Over the past five years, I have spent most of my time racing in Asia. What many people might not know is how different China is to Japan.
In China, there are many bathrooms that still are simply a hole in the ground with very dirty surroundings.
Yet in Japan, you need your MBA in Toilet Engineering to understand how to even flush (believe it or not, there is even a deluxe version that has heating and cooling features).
In China, there are small food vendors set up where you get fuel off the highway (no Tim Hortons).
In Japan, they have vending machines that will provide delicious fresh sushi and other hot dishes as well. It might sound like I am poking fun at this but the food is better than traditional fast food or airplane food.
In China, they had the Shanghai MotoGP several years ago and still have some FIM ASIA races as well as the new Shell Advance Asia Talent Cup in 2014, which is a new series introduced by MotoGP. I would say, China is still an up and coming country in terms of racing in general. Plenty of high profile car and motorbike racers have raced and continue to race in China but it still has not had any Chinese born riders compete in World Superbike or MotoGP’s premier class. It’s coming…
In Japan, there are endless examples of world class riders that are Japanese born. Also, with Motegi part of the MotoGP calendar, Suzuka holding one of the most recognized events in the world each July with the Eight-Hour, and other world class tracks like Sugo, it has long been a country entrenched in world class racing. (I am lucky enough to participate in both countries!)
I could go on and on but I think you get the point. Just because China and Japan are geographical neighbors, doesn’t make them friends or mean they share similarities with regards to people, culture, or racing.

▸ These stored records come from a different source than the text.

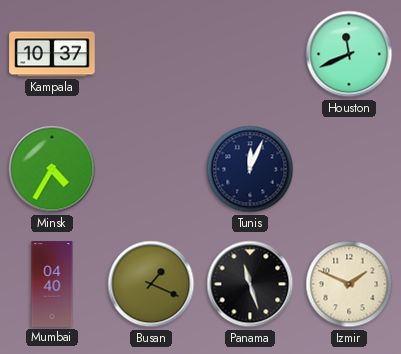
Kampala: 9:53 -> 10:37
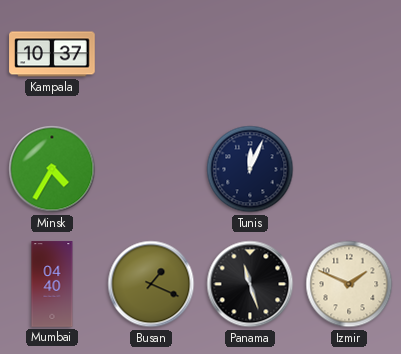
Houston: 11:41 -> none
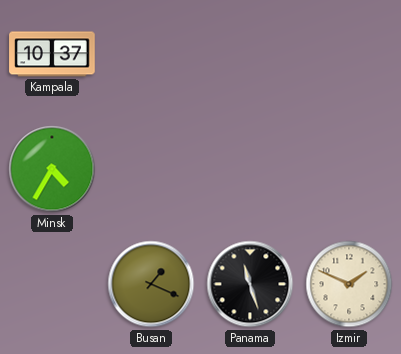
Tunis: 12:04 -> none
Mumbai: 04:40 -> none
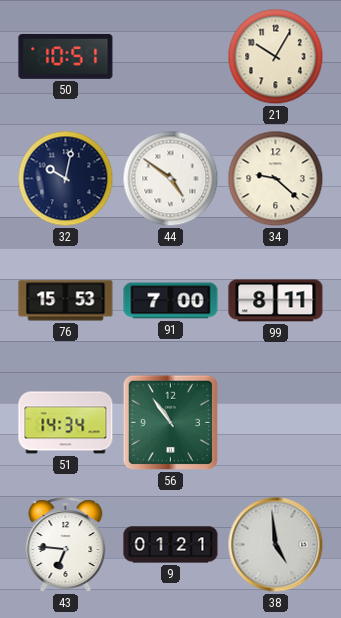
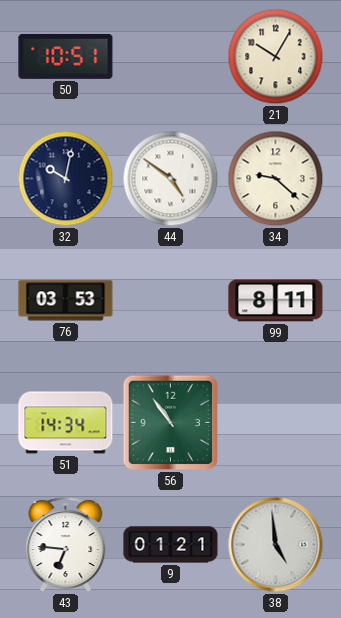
76: 15:53 -> 03:53
91: 7:00 -> none
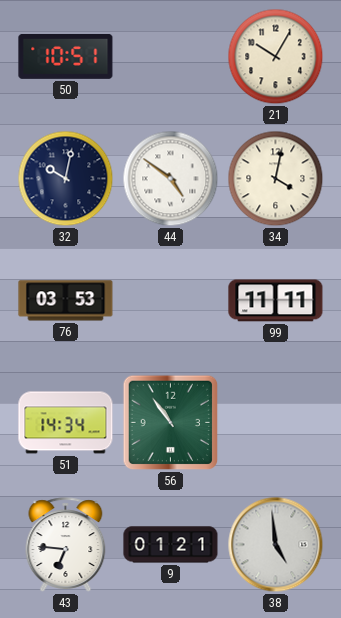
34: 9:22 -> 4:02
99: 8:11 -> 11:11
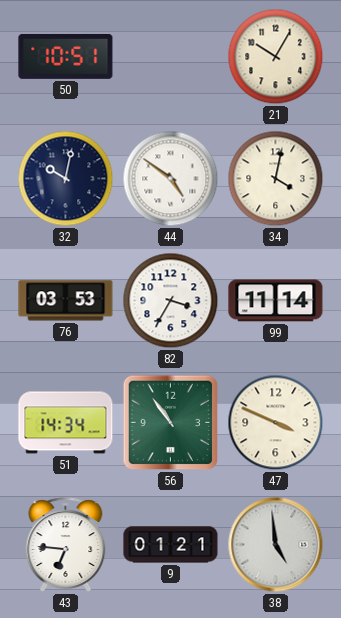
82: none -> 3:35
99: 11:11 -> 11:14
47: none -> 3:49
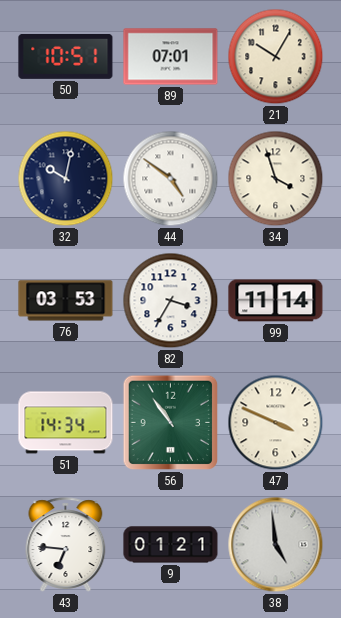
89: none -> 07:01
34: 4:02 -> 3:57
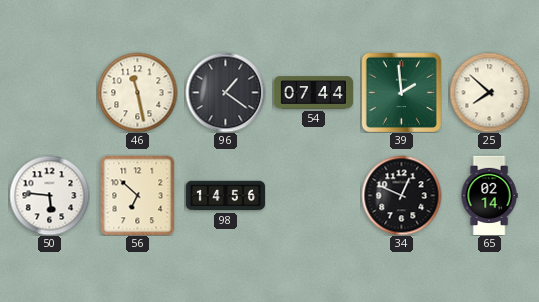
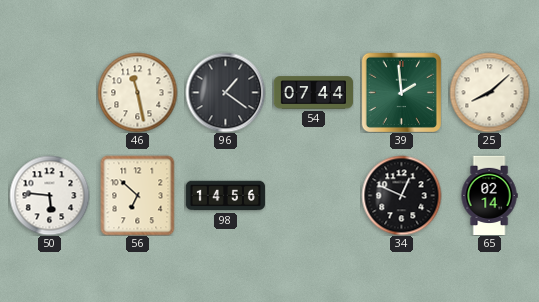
25: 7:52 -> 8:08
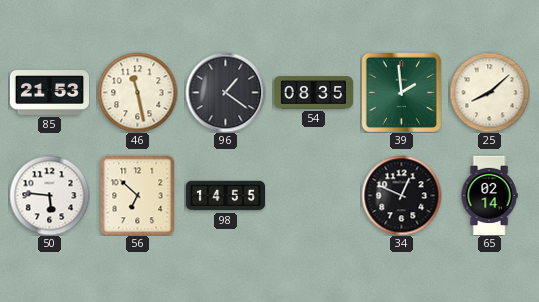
85: none -> 21:53
54: 07:44 -> 08:35
98: 14:56 -> 14:55
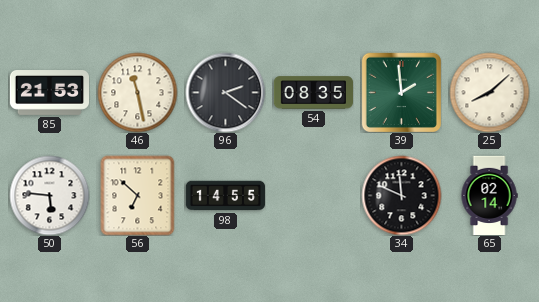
96: 1:21 -> 2:21
34: 12:49 -> 11:49
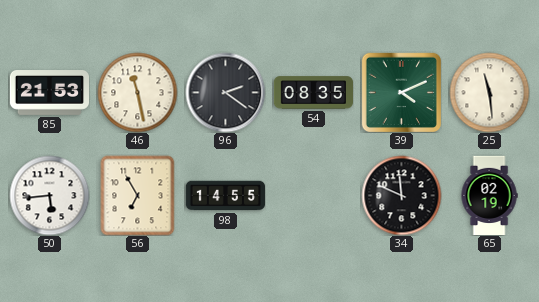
39: 1:59 -> 4:11
25: 8:08 -> 11:29
50: 5:46 -> 5:44
56: 6:52 -> 6:55
65: 02:14 -> 02:19
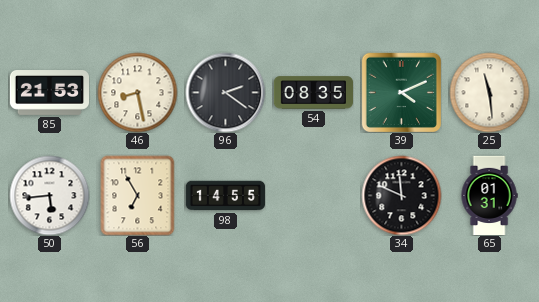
46: 11:28 -> 8:28
65: 02:19 -> 01:31
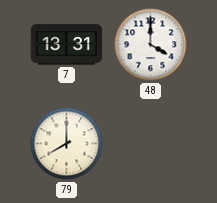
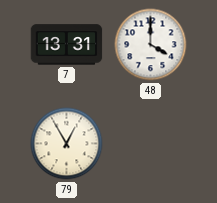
79: 8:00 -> 12:55
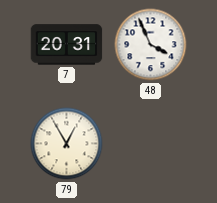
7: 13:31 -> 20:31
48: 4:00 -> 3:56
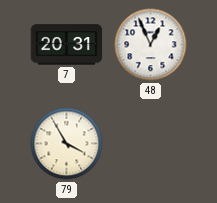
48: 3:56 -> 12:56
79: 12:55 -> 3:55
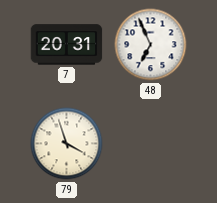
48: 12:56 -> 6:56
79: 3:55 -> 3:57
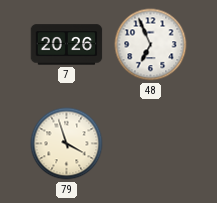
7: 20:31 -> 20:26
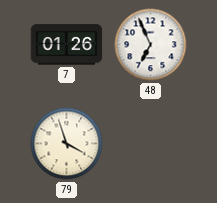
7: 20:26 -> 01:26
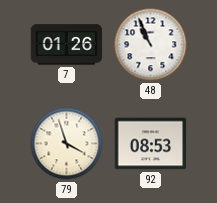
48: 6:56 -> 10:56
92: none -> 08:53
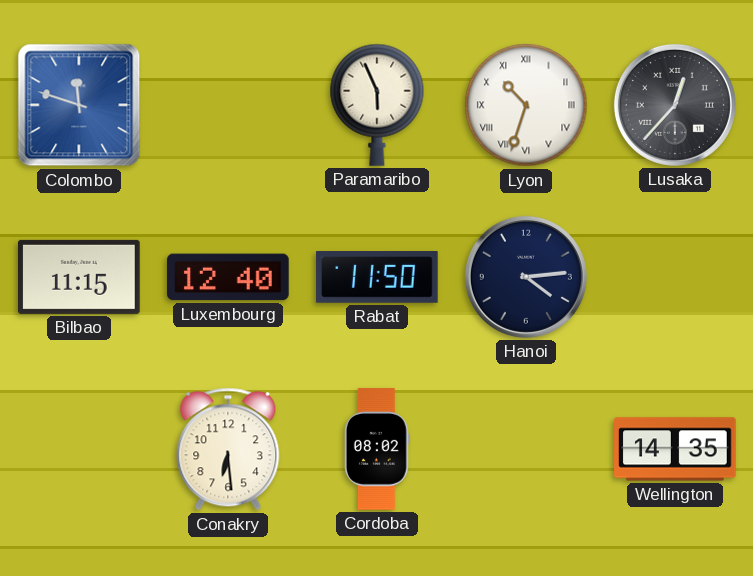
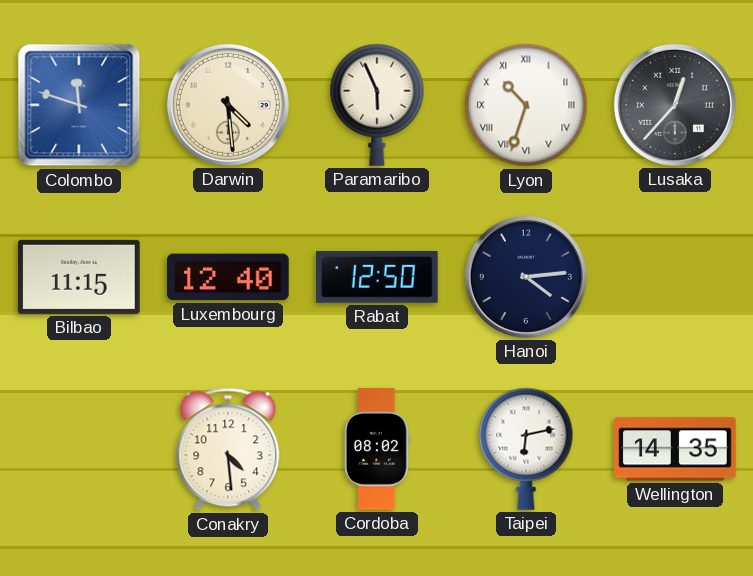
Darwin: none -> 4:29
Rabat: 11:50 -> 12:50
Conakry: 6:29 -> 4:29
Taipei: none -> 6:13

I really enjoy spending time in both places. I love the fresh fish that you will find in all corners of Japan, the precision with which they do pretty much everything, and how seriously they take racing. Also, the competition in Japan is fierce.
That being said, I love the fact that China is still for the most part unaware of how powerful it has become as a country. Certainly the Government and top economists and business people are aware, but the billion and a half people that live inside China are still very much unaware of their global power and still live with traditions dating back hundreds of years. Day-to-day life is slow to adopt new technologies as many of these things are still controlled tightly by the Government. I still can’t read my favourite magazine IM online when in China because the Internet connection blocks most foreign press inside the country. Luckily I just renewed my print copy for 2014!